* **ACTIVITY**: Copy the stretch from "currency metadata in seconds." through "runs through to" with "balance sheet" swapped for "cash flow statement", changing nothing else.

* **INFORMATION SHOWN**:

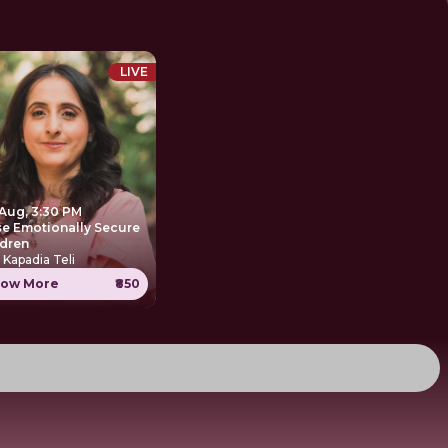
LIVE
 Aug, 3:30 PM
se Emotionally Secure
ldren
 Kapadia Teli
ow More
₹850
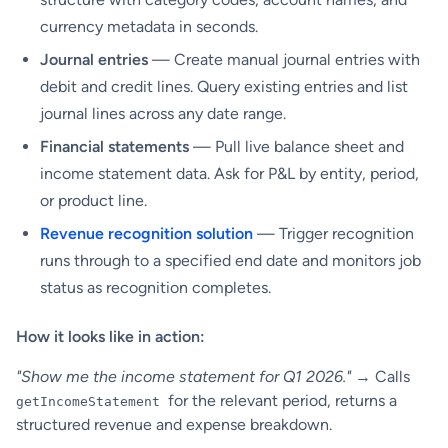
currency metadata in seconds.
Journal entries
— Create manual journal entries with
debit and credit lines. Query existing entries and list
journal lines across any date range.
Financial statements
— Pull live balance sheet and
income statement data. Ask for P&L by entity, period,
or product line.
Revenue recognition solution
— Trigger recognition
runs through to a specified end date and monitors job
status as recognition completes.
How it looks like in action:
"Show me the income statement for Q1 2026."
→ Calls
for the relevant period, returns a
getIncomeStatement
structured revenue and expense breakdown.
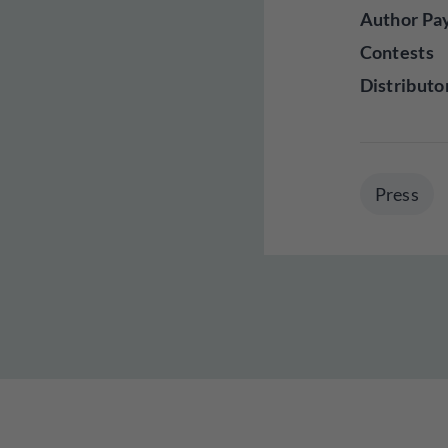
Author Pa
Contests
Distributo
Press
--
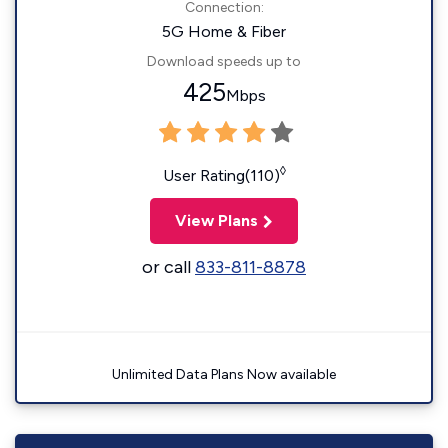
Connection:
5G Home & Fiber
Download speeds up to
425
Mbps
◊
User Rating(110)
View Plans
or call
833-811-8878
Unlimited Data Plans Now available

* **SOLUTION TO THIS EXERCISE**:
currency metadata in seconds.
Journal entries
— Create manual journal entries with
debit and credit lines. Query existing entries and list
journal lines across any date range.
Financial statements
— Pull live cash flow statement and
income statement data. Ask for P&L by entity, period,
or product line.
Revenue recognition solution
— Trigger recognition
runs through to a specified end date and monitors job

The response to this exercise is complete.